Ora di proprietà della città di Antibes, era stato ribattezzato Musée Grimaldi e ospitava reperti archeologici
Il curatore del museo stava lottando per riempire il suo vasto spazio ed era più che felice di dedicare l'ex sala delle guardie al secondo piano a Picasso come suo studio.
Il soggiorno dell'artista potrebbe essere stato breve - è rimasto all'incirca da metà settembre a metà novembre di quell'anno - ma la sua produzione è stata prodigiosa: 23 dipinti e 44 disegni sono usciti dai suoi due mesi ad Antibes.
Picasso promise al curatore che avrebbe decorato le pareti del castello come ringraziamento. Ma erano in condizioni difficili e alla fine Picasso non riuscì a mantenere la sua promessa, ad eccezione di un disegno di grafite, Les Clés d'Antibes.
Tuttavia donò il lavoro che aveva fatto lì al museo, stabilendo che avrebbero dovuto rimanere lì permanentemente. "Chiunque voglia vederli dovrà venire ad Antibes", dichiarò.
La Joie de Vivre (1946)
Il dipinto di Picasso La Joie de Vivre (1946) è emblematico della sua permanenza ad Antibes, che riflette non solo l'eredità greco-romana del vecchio porto mediterraneo, ma anche l'atmosfera di Picasso all'epoca.

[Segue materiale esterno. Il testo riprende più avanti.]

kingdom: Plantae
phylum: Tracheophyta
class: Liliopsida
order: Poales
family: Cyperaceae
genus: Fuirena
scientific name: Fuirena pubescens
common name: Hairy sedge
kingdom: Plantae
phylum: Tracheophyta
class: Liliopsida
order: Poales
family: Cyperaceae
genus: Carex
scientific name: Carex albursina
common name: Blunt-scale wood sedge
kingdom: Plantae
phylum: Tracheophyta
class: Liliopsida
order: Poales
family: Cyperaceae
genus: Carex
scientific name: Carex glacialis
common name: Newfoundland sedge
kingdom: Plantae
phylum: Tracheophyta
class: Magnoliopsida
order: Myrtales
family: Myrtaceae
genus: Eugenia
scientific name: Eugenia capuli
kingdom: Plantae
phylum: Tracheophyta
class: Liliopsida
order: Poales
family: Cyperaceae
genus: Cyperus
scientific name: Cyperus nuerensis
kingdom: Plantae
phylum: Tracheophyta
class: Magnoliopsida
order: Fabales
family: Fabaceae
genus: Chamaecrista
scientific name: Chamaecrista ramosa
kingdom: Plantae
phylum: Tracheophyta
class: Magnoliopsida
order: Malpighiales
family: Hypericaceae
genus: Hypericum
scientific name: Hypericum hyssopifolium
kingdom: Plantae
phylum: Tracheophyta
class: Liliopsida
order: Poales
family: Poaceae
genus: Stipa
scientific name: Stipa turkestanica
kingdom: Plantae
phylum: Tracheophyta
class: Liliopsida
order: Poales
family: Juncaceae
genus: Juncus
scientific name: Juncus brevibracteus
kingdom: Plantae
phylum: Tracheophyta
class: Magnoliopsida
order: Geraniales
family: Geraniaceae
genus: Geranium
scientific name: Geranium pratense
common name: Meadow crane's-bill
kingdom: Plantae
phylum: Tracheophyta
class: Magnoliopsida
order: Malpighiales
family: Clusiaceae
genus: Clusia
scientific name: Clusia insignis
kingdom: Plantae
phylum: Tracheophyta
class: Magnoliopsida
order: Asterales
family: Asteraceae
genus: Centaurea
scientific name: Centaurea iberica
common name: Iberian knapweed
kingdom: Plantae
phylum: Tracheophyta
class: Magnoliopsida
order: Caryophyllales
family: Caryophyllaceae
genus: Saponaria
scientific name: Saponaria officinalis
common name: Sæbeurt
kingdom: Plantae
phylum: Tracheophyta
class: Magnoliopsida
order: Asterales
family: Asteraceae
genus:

La composizione è basata sulla mitologia greca; raffigura una ninfa che suona il tamburello, creature selvagge come cavalli e fauni che danzano e suonano il duale, un flauto a doppia canna tipico di questa parte della Francia.
Si riferisce alla storia di Antipolis (il nome greco di Antibes) ed è anche un omaggio a Gilot, la sua musa ispiratrice dell'epoca.
La Joie de Vivre è appesa al secondo piano del museo, nello spazio che è diventato lo studio di Picasso. La luce del sole filtra attraverso le sue finestre fortificate e il Mediterraneo brilla oltre. Non è difficile capire da dove viene la sua ispirazione.
Il dipinto è anche intrigante per i materiali usati da Picasso. Quando arrivò in città c'era una carenza di materiale artistico, quindi ha lavorato con ciò che era disponibile a livello locale. Invece di tela, il pannello era fatto di cemento-amianto; Picasso ha anche usato la vernice per barche procurata dalla banchina, che ha applicato usando i pennelli per uso domestico.
Ha ragionato che questi materiali sarebbero perfetti per l'ambiente e il clima.
Un altro dipinto iconico qui è il trittico Ulysse et les Sirènes (1947), in cui le fattezze dell'eroe greco sono rappresentate dagli interni dei ricci di mare; dietro di lui possiamo vedere la sua barca e oltre le cime innevate delle Alpi. Tale è l'influenza di Antipolis in questo dipinto che è quasi inconcepibile che possa essere appeso altrove.
Ulysse et les Sirènes (1947)
Picasso scoprì nel 1936 la “città dei cento vasai ” e ci andò a vivere tra il ‘48 e il ‘55 cimentandosi nel modellare la terra. Le ceramiche prodotte in questi anni sono una dimostrazione ulteriore del suo genio. Nel ‘59, dipinse “La Guerra e la Pace” nella cappella sconsacrata del castello trasformando l’antico santuario abbandonato in una sorta di Tempio della Pace. Il castello è diventato il Museo Nazionale Pablo Picasso. Ma a Vallauris l’artista lasciò anche una delle sue più celebri sculture, per ringraziare la popolazione della calorosa accoglienza: “L’uomo con la pecora” che si può ammirare nella piazza del mercato nel centro cittadino.